ARCB strangle positions are structurally neutral / high-volatility (long premium, OTM); the modeled P&L assumes European-style exercise at expiration and ignores early assignment, transaction costs, dividends paid before expiry on the stock leg (when present), and the bid-ask spread on the listed chain. ARCB positions also carry Industrials sector concentration risk; news flow inside the sector (peer earnings, regulatory shifts, supply-chain headlines) can move ARCB alongside the broader basket even when ARCB-specific fundamentals are unchanged. Always rebuild the position from current ARCB chain quotes before placing a trade.
Frequently asked questions
- What is a strangle on ARCB?
- A strangle on ARCB is the strangle strategy applied to ARCB (stock). The strategy is structurally neutral / high-volatility (long premium, OTM): A long strangle buys an OTM call and an OTM put at offset strikes, cheaper than a straddle but requiring a larger underlying move to profit since both wings start out-of-the-money. With ARCB stock trading near $122.90, the strikes shown on this page are snapped to the nearest listed ARCB chain strike and the premiums come straight from the end-of-day bid/ask midpoint.
- How are ARCB strangle max profit and max loss calculated?
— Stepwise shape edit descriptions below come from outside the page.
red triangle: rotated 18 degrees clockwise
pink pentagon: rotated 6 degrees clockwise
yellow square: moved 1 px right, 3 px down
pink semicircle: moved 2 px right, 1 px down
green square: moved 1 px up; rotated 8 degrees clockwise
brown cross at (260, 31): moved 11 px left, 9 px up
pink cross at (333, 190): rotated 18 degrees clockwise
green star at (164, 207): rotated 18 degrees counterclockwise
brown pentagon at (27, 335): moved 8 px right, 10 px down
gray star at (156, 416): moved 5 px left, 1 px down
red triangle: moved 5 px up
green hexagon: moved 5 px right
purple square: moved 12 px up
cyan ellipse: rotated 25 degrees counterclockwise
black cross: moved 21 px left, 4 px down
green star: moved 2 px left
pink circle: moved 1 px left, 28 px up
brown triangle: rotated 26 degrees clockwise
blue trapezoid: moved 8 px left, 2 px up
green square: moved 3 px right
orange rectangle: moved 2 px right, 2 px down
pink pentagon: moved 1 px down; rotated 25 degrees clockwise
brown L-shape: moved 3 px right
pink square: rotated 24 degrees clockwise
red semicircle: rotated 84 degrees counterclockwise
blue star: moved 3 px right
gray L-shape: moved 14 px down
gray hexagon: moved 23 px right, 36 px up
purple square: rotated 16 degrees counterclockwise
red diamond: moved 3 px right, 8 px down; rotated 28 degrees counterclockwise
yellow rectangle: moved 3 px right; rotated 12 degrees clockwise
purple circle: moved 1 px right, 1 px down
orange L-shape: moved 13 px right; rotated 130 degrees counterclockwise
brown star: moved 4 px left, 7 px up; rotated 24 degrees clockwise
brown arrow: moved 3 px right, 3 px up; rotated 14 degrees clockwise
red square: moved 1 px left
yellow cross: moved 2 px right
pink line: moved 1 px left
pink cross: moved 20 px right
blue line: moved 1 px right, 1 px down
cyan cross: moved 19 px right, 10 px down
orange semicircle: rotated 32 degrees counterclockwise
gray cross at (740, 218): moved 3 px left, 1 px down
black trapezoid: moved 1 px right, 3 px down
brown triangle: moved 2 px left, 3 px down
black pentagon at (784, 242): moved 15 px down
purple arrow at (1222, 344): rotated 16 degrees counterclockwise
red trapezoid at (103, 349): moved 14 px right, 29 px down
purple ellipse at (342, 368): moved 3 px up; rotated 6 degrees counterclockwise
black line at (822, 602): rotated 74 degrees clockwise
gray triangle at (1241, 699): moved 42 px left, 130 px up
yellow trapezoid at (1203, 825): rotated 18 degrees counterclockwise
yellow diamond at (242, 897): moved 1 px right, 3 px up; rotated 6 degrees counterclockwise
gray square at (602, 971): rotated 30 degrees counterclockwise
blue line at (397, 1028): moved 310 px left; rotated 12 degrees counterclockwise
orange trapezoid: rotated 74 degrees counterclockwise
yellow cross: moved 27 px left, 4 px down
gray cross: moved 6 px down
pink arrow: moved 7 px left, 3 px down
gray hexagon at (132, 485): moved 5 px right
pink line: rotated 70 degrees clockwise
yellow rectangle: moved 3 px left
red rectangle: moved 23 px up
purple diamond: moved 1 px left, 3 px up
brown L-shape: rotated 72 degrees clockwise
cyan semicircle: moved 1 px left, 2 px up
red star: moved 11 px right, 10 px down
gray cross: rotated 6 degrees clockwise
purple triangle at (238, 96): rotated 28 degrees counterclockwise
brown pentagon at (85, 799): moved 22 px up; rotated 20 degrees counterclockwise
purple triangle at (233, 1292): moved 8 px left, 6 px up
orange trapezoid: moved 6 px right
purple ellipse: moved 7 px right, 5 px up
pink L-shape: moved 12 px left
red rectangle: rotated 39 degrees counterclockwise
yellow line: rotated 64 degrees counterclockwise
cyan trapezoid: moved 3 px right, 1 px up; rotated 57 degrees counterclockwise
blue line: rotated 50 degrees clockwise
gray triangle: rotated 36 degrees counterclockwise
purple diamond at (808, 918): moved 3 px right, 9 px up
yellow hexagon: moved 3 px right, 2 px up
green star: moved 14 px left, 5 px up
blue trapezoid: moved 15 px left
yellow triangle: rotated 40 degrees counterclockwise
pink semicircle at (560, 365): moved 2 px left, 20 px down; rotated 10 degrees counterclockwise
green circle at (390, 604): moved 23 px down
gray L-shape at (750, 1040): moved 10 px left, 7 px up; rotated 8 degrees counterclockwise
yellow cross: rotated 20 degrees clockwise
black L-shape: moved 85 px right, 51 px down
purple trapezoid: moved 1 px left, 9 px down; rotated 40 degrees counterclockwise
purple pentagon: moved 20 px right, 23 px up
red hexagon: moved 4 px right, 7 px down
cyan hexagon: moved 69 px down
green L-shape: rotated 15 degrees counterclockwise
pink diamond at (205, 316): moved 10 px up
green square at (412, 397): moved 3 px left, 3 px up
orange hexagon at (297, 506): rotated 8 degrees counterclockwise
- Upside max profit is unbounded; downside max profit is bounded at the put strike minus the combined debit (reached at zero). Max loss equals the combined debit times 100 (reached anywhere between the two OTM strikes). Two breakevens at call-strike plus debit and put-strike minus debit. For the ARCB strangle priced from the end-of-day chain at a 30-day expiry (ATM IV 48.70%), the computed maximum profit is unbounded per contract and the computed maximum loss is -$847.50 per contract. Live intraday quotes will differ as the chain moves through the trading session.
- What is the breakeven for a ARCB strangle?
- The breakeven for the ARCB strangle priced on this page is roughly $106.53 and $138.48 at expiration, derived from end-of-day chain premiums. Breakeven is the underlying price at which the strategy's P&L crosses zero ignoring transaction costs and assignment risk. The current ARCB market-implied 1-standard-deviation expected move is approximately 13.96%; if the move sits well outside the breakeven distance, the structure's risk-reward becomes correspondingly tighter.
- When should you consider a strangle on ARCB?
- Strangles on ARCB are the cheaper cousin of the straddle - traders use them when they want a large directional move but are willing to give up the inner-strike sensitivity in exchange for a lower up-front debit on the ARCB chain.
- How does current ARCB implied volatility affect this strangle?
- ARCB ATM IV is at 48.70% with IV rank near 30.26%, which is mid-range against its 1-year history. Strategy selection depends more on directional thesis and expected move than on a strong IV signal.